# Things to do
1. In the email thread about global timestamps in HBase, how many transactions per second does the Omid paper's centralized approach achieve?
2. Write what comes next in the email thread about global timestamps in HBase, picking up after its final line.

I think Yun wants some global timestamp, not uniq ids.

This is doable, technically. However, not sure what's the performance
requirement.

Thanks,
Jimmy


On Sun, Apr 21, 2013 at 9:22 AM, kishore g <g.kish...@gmail.com> wrote:

> Its probably not practical to do this for every put. Instead each client
> can get a chunk of ids, and use it for every  put. Each chunk of ids will
> be mutually exclusive and monotonically increases. You need to know that
> there can be holes in ids and ids will not be according to timestamp within
> a small interval
>
> If I remember correctly, tweet ids are generated like this. Take a look at
> snowflake https://github.com/twitter/snowflake
>
>
> thanks,
> Kishore G
>
>
> On Sun, Apr 21, 2013 at 8:10 AM, PG <pengyunm...@gmail.com> wrote:
>
> > Hi, ted and JM, Thanks for the nice introduction. I have read the Omid
> > paper, which looks use a centralized party to do the coordination and
> > achieves 72K transactions per sec. And It does much more work than just
> > assigning timestamps, and I think it implicitly justifies the usage of a
> > global timestamp oracle in practice.... Appreciate the suggestion.
> > Regards,
> > Yun
> >
> > Sent from my iPad
> >
> > On Apr 16, 2013, at 9:31 AM, Jean-Marc Spaggiari <
> jean-m...@spaggiari.org>
> > wrote:
> >
> > > Hi Yun,
> > >
> > > Attachements are not working on the mailing list. However, everyone
> > > using HBase should have the book on its desk, so I have ;)
> > >
> > > On the figure 8-11, you can see that client wil contact ZK to know
> > > where the root region is. Then the root region to find the meta, and
> > > so on.

# Extracted records
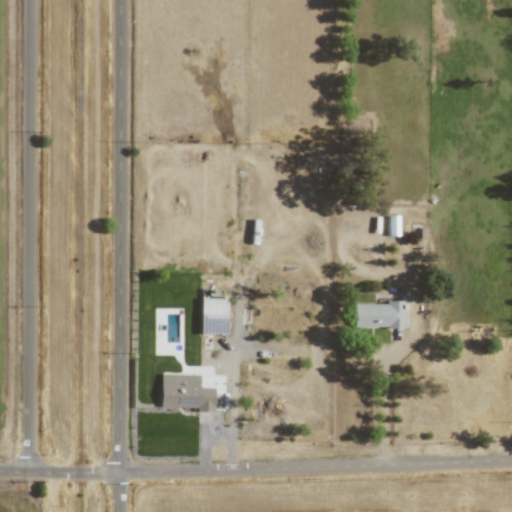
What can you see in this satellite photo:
road: (31, 235)
road: (122, 256)
road: (237, 313)
building: (212, 315)
building: (377, 315)
road: (216, 353)
road: (385, 370)
road: (233, 383)
building: (184, 392)
road: (205, 437)
road: (256, 468)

# Results of the tasks
1. 72K transactions per second.

2.
> > >
> > > BUT.... This will be done only once per client! If you do 10 gets from
> > > your client, once you know where the root region is, you don't need to
> > > query ZK anymore. It will be cached locally.
> > >
> > > For your usecase, you might want to take a look at what Ted send.
> > > https://github.com/yahoo/omid/wiki I looked a it quickly and seems to
> > > be a good fit for you.
> > >
> > > JM
> > >
> > > 2013/4/16 yun peng <pengyunm...@gmail.com>:
> > >> Hi, Jean and Jieshan,
> > >> Are you saying client can directly contact region servers? Maybe I
> > >> overlooked, but I think the client may need lookup regions by first
> > >> contacting Zk as in figure 8-11 from definitive book(as attached)...
> > >>
> > >> Nevertheless, if it is the case, to assign a global timestamp, what is
> > the
> > >> practical solutions in real production today? since it still needs
> some
> > >> centralised facility.. Please enlighten me. thanks.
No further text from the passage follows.